The enforceability and breadth depend on several standard construction points that the provided claims already signal:

• Stereochemistry matters: “(R)” is not optional. A method using the racemate or (S) enantiomer should not meet the claim’s exact recitation.
• Dose calculation convention matters: the claims instruct that daily dose is calculated “as” the free acid, which reduces arguments based solely on using a different salt form to change the nominal milligram amount.
• Disease term breadth: “intrahepatic cholestatic disease” is a key construction target. Its scope can expand or contract based on specification and how courts treat medical taxonomy terms.

Key Takeaways

• US 11,406,611 is a method-of-treatment patent centered on treating intrahepatic cholestatic disease with a single stereochemically defined (R) compound (free acid or salts).
• Dependent claims tighten enforceability to oral administration, daily dose bands (20-200 mg; narrower 50-100 mg), and once-daily dosing.
• A specific formulation embodiment is claimed: (R) compound as the L-lysine dihydrate salt, with the same oral, dose, and once-daily restrictions.
• The highest infringement exposure is use of the (R) compound (or L-lysine dihydrate salt) in oral once-daily regimens within 20-200 mg/day (and especially 50-100 mg/day) for intrahepatic cholestatic disease.

FAQs

1) Does claim 1 require oral dosing?
No. Claim 1 does not limit route. Oral dosing is expressly required in claims 2 and 6-9.

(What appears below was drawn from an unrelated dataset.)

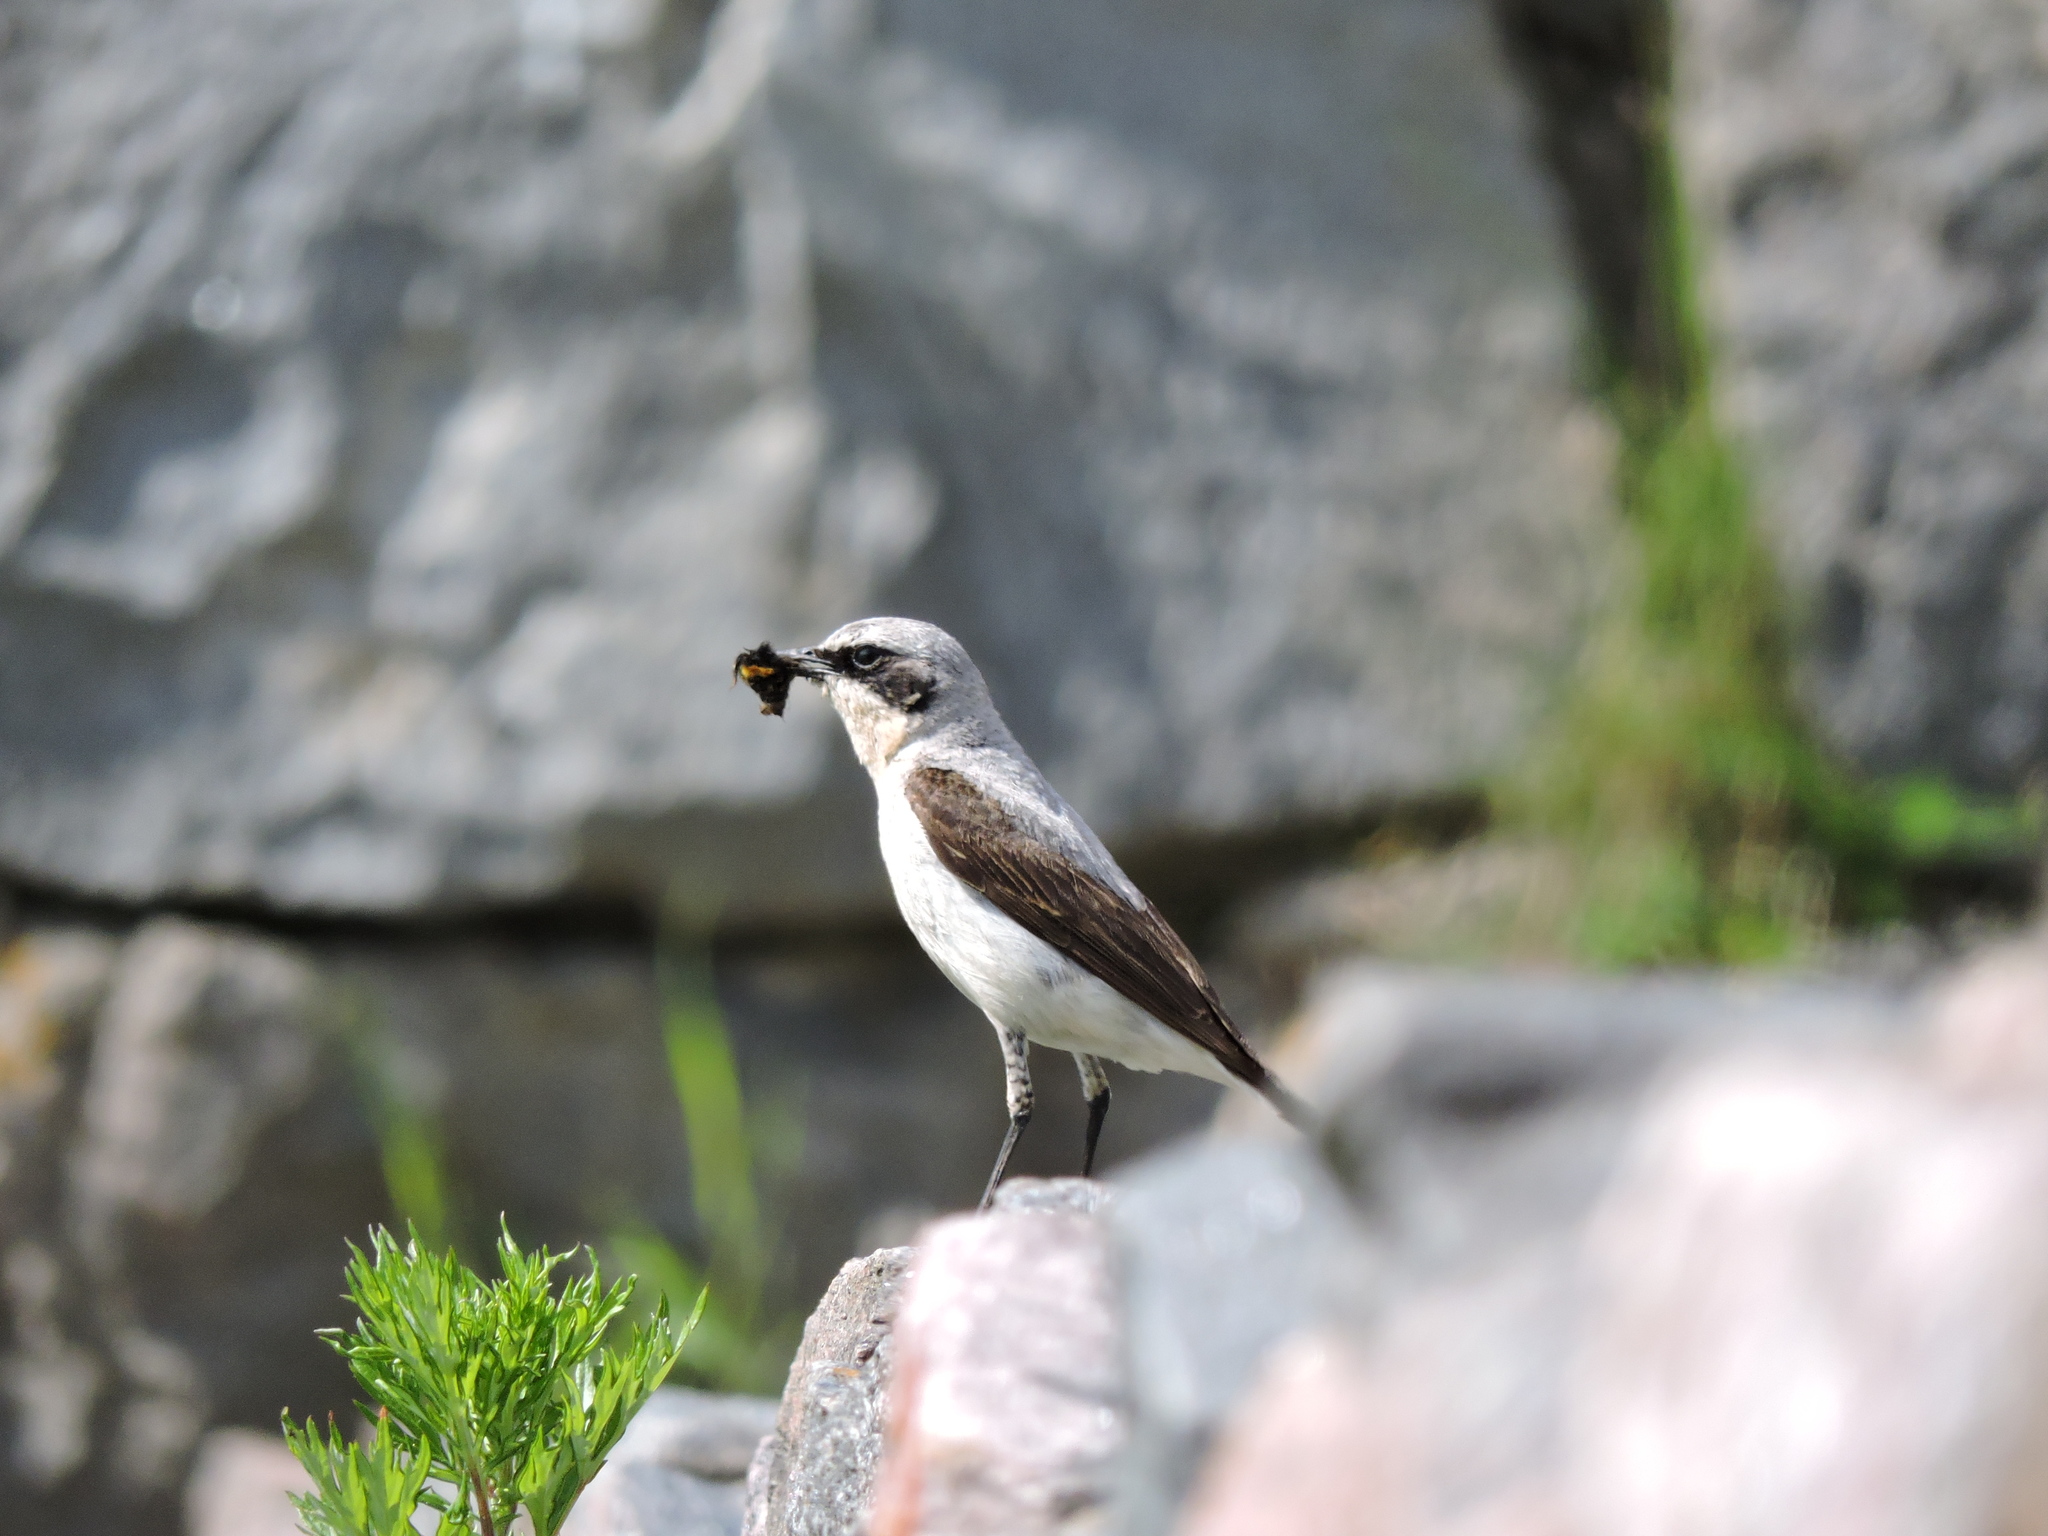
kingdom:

2) Are dose limits mandatory for claim 1?
No. Claim 1 uses “therapeutically effective amount.” Dose bands are introduced in claims 3-5 and 7-9.

3) If a product uses L-lysine dihydrate but dosing is twice daily, is it outside the patent?
It is outside the once/day limitations of claims 5 and 9, but it may still fall under broader claim 1 (and possibly claim 3 or 7 if dose bands and oral route are met).

4) If a product uses a different salt of the same (R) compound, can it still infringe?
Yes. Claim 1 covers the compound “or a salt thereof,” so other salts of the same (R) compound remain within claim 1, though they may avoid the L-lysine-specific dependent claims.

5) What is the cleanest “carve-out” against dependent claims?
Operate outside at least one dependent axis: avoid oral route, avoid the specific daily dose windows, or avoid once-daily dosing.

References

[1] User-provided claim text for US Patent 11,406,611 (claims 1-9).